▶ **What is needed**
Reproduce exactly the span of lines that opens with the line containing "Map & Directions" and closes with the last line of the entries below.

=== Begin Enclosure ===

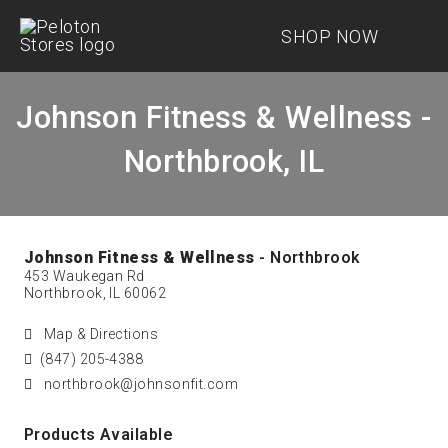
SHOP NOW
Johnson Fitness & Wellness -
Northbrook, IL
Johnson Fitness & Wellness
- Northbrook
453 Waukegan Rd
Northbrook, IL 60062
Map & Directions
(847) 205-4388
northbrook@johnsonfit.com
Products Available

=== End Enclosure ===

▶ **Solution to the problem**
Map & Directions
(847) 205-4388
northbrook@johnsonfit.com
Products Available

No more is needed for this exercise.